▸ TASK ITEM:
Could you please retype all of the data below exactly?
※
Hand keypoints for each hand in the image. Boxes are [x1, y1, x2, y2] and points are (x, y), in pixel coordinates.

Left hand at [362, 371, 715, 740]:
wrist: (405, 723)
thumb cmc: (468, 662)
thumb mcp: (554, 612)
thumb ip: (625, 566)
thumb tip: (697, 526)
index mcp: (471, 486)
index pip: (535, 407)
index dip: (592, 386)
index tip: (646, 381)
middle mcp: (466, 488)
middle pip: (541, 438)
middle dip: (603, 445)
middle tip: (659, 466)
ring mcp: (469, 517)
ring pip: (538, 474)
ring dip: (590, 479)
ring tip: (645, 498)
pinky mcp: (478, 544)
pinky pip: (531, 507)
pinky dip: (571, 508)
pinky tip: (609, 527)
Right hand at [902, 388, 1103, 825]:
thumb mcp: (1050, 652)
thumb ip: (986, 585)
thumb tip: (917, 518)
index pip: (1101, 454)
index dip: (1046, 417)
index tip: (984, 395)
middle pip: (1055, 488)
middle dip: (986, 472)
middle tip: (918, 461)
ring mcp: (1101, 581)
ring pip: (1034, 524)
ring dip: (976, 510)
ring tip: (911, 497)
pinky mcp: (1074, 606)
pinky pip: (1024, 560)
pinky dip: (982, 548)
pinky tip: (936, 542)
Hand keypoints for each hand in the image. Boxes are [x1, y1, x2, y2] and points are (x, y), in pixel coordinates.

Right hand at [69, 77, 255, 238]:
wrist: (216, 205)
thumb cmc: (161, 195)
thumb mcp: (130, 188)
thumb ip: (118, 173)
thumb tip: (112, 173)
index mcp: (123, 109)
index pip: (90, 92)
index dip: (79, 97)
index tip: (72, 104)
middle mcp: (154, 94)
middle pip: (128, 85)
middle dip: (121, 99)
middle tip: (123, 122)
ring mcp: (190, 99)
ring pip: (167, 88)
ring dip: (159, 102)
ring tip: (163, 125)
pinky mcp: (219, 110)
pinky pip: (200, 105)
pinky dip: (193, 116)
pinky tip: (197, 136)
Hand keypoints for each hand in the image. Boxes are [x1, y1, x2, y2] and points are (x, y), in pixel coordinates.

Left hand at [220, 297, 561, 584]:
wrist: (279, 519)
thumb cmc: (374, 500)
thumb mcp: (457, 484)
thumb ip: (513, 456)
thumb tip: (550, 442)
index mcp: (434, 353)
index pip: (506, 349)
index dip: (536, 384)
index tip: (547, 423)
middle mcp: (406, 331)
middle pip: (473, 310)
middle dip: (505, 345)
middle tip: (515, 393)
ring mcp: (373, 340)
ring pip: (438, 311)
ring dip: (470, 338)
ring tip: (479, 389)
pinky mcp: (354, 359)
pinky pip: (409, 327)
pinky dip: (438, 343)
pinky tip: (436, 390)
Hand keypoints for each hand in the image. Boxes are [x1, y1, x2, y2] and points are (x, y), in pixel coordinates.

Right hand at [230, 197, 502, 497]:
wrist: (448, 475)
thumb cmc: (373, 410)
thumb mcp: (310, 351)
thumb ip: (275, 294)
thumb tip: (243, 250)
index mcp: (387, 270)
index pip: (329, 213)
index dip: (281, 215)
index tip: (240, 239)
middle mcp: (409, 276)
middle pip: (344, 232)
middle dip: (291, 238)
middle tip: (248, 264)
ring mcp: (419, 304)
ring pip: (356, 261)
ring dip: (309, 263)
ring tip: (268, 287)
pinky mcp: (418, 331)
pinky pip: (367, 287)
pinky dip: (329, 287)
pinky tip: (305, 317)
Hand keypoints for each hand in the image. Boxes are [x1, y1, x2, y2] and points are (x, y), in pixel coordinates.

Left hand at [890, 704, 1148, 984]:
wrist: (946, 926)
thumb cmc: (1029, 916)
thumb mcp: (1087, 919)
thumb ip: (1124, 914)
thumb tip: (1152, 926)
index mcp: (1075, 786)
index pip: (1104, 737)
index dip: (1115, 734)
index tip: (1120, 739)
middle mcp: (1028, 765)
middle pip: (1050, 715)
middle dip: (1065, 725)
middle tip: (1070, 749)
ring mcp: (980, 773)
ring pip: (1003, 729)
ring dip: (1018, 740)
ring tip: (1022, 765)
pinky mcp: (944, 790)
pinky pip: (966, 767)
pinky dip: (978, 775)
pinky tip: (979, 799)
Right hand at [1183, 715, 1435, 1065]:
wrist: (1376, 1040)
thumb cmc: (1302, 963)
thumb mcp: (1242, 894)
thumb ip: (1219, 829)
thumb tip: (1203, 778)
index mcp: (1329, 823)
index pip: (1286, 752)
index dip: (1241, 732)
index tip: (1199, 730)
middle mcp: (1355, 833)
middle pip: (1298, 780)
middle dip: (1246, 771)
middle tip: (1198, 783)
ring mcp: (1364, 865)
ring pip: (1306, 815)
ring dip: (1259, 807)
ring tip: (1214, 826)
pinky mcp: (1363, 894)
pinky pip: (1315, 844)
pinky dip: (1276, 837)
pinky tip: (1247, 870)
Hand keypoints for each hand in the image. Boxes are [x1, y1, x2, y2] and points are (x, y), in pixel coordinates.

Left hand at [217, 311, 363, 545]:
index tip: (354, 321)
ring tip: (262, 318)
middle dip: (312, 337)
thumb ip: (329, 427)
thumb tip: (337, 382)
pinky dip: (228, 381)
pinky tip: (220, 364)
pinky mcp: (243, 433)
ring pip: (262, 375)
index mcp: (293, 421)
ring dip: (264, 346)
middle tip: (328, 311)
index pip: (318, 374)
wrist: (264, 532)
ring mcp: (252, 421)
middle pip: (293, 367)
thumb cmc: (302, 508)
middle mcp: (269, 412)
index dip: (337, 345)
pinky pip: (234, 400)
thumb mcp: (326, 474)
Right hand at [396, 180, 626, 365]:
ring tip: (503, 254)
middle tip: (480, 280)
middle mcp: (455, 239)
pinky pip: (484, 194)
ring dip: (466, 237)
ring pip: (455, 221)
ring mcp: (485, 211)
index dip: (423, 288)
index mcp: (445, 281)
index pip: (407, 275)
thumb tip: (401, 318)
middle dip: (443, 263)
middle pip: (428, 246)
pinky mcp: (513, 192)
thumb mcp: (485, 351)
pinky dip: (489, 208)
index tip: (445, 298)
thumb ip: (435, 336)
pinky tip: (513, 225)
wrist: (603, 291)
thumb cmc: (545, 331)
※
▸ ANSWER SPACE:
Hand keypoints for each hand in the image. Boxes are [x1, y1, x2, y2] and points are (x, y), in pixel coordinates.

Left hand at [362, 371, 715, 740]:
wrist: (405, 723)
thumb cmc: (468, 662)
thumb mcp: (554, 612)
thumb ip: (625, 566)
thumb tip: (697, 526)
index mcp: (471, 486)
index pip: (535, 407)
index dip: (592, 386)
index tip: (646, 381)
middle mcp: (466, 488)
middle pip: (541, 438)
middle dip: (603, 445)
middle tip: (659, 466)
ring mcp: (469, 517)
ring pip: (538, 474)
ring dip: (590, 479)
ring tip: (645, 498)
pinky mcp: (478, 544)
pinky pip: (531, 507)
pinky dip: (571, 508)
pinky tip: (609, 527)
Right hand at [902, 388, 1103, 825]:
thumb mcp: (1050, 652)
thumb ip: (986, 585)
thumb tip: (917, 518)
index pip: (1101, 454)
index dip: (1046, 417)
index tip: (984, 395)
middle pip: (1055, 488)
middle dip: (986, 472)
middle tip: (918, 461)
ring mcp: (1101, 581)
ring pip: (1034, 524)
ring dip: (976, 510)
ring tip: (911, 497)
pinky mcp: (1074, 606)
pinky pip: (1024, 560)
pinky dip: (982, 548)
pinky tip: (936, 542)
Hand keypoints for each hand in the image. Boxes are [x1, y1, x2, y2] and points are (x, y), in pixel coordinates.

Right hand at [69, 77, 255, 238]:
wrist: (216, 205)
thumb cmc: (161, 195)
thumb mcp: (130, 188)
thumb ip: (118, 173)
thumb tip: (112, 173)
index mcp: (123, 109)
index pip: (90, 92)
index dip: (79, 97)
index tip: (72, 104)
middle mcp: (154, 94)
middle pip: (128, 85)
middle dip: (121, 99)
middle tip: (123, 122)
ring mcp: (190, 99)
ring pip: (167, 88)
ring dip: (159, 102)
ring tip: (163, 125)
pinky mcp: (219, 110)
pinky pip: (200, 105)
pinky dip: (193, 116)
pinky tip: (197, 136)
Hand keypoints for each hand in the image. Boxes are [x1, y1, x2, y2] and points are (x, y), in pixel coordinates.

Left hand at [220, 297, 561, 584]:
wrist: (279, 519)
thumb cmc: (374, 500)
thumb mcp: (457, 484)
thumb ip: (513, 456)
thumb tip: (550, 442)
index mcp: (434, 353)
index pip: (506, 349)
index dip: (536, 384)
index tip: (547, 423)
middle mcp: (406, 331)
middle pip: (473, 310)
middle dip: (505, 345)
middle tip: (515, 393)
ring mcp: (373, 340)
ring pip: (438, 311)
ring dip: (470, 338)
ring tip: (479, 389)
pinky mcp: (354, 359)
pinky pip: (409, 327)
pinky dip: (438, 343)
pinky tip: (436, 390)
Hand keypoints for each hand in the image. Boxes are [x1, y1, x2, y2] and points are (x, y), in pixel coordinates.

Right hand at [230, 197, 502, 497]:
wrist: (448, 475)
thumb cmc: (373, 410)
thumb mcp: (310, 351)
thumb ip: (275, 294)
thumb tip: (243, 250)
index mcp: (387, 270)
index pip: (329, 213)
index dip: (281, 215)
index tip: (240, 239)
middle mcp: (409, 276)
middle pip: (344, 232)
middle dip: (291, 238)
middle tip: (248, 264)
ring mcp: (419, 304)
ring pip: (356, 261)
ring dip: (309, 263)
ring tip: (268, 287)
pinky mcp: (418, 331)
pinky pip: (367, 287)
pinky dip: (329, 287)
pinky tip: (305, 317)
Hand keypoints for each hand in the image. Boxes are [x1, y1, x2, y2] and points are (x, y), in pixel coordinates.

Left hand at [890, 704, 1148, 984]:
wrist: (946, 926)
thumb cmc: (1029, 916)
thumb mcp: (1087, 919)
thumb ip: (1124, 914)
thumb tip: (1152, 926)
index mcp: (1075, 786)
index pip: (1104, 737)
index dip: (1115, 734)
index tip: (1120, 739)
middle mcp: (1028, 765)
middle pip: (1050, 715)
middle dip: (1065, 725)
middle tip: (1070, 749)
ring mcp: (980, 773)
ring pip: (1003, 729)
ring dip: (1018, 740)
ring tip: (1022, 765)
pinky mcp: (944, 790)
pinky pip: (966, 767)
pinky dip: (978, 775)
pinky tip: (979, 799)
Right hand at [1183, 715, 1435, 1065]:
wrist: (1376, 1040)
thumb cmc: (1302, 963)
thumb mcp: (1242, 894)
thumb ip: (1219, 829)
thumb tip: (1203, 778)
index mcp: (1329, 823)
index pip: (1286, 752)
index dip: (1241, 732)
index tip: (1199, 730)
middle mcp: (1355, 833)
middle pip: (1298, 780)
middle dip: (1246, 771)
middle tip: (1198, 783)
ring mcp: (1364, 865)
ring pip: (1306, 815)
ring dip: (1259, 807)
ring tip: (1214, 826)
pinky mcp: (1363, 894)
pinky pip: (1315, 844)
pinky dip: (1276, 837)
pinky tip: (1247, 870)
Hand keypoints for each hand in the image. Boxes are [x1, y1, x2, y2] and points are (x, y), in pixel coordinates.

Left hand at [217, 311, 363, 545]:
index tip: (354, 321)
ring tip: (262, 318)
middle dip: (312, 337)
thumb ip: (329, 427)
thumb tip: (337, 382)
pinky dip: (228, 381)
pinky tip: (220, 364)
pinky mcp: (243, 433)
ring pip: (262, 375)
index mcp: (293, 421)
ring dip: (264, 346)
middle tip: (328, 311)
index pip: (318, 374)
wrist: (264, 532)
ring mcp: (252, 421)
middle pip: (293, 367)
thumb cmc: (302, 508)
middle mcp: (269, 412)
index dip: (337, 345)
pinky pip: (234, 400)
thumb mcp: (326, 474)
Right hand at [396, 180, 626, 365]:
ring tip: (503, 254)
middle tip: (480, 280)
middle mcp: (455, 239)
pinky pip: (484, 194)
ring dip: (466, 237)
ring pip: (455, 221)
ring mcp: (485, 211)
index dip: (423, 288)
index mcp: (445, 281)
index pip: (407, 275)
thumb tip: (401, 318)
middle dip: (443, 263)
middle pip: (428, 246)
pinky mcp: (513, 192)
thumb mcp: (485, 351)
pinky dip: (489, 208)
index tip: (445, 298)
thumb ip: (435, 336)
pinky tip: (513, 225)
wrist: (603, 291)
thumb cmc: (545, 331)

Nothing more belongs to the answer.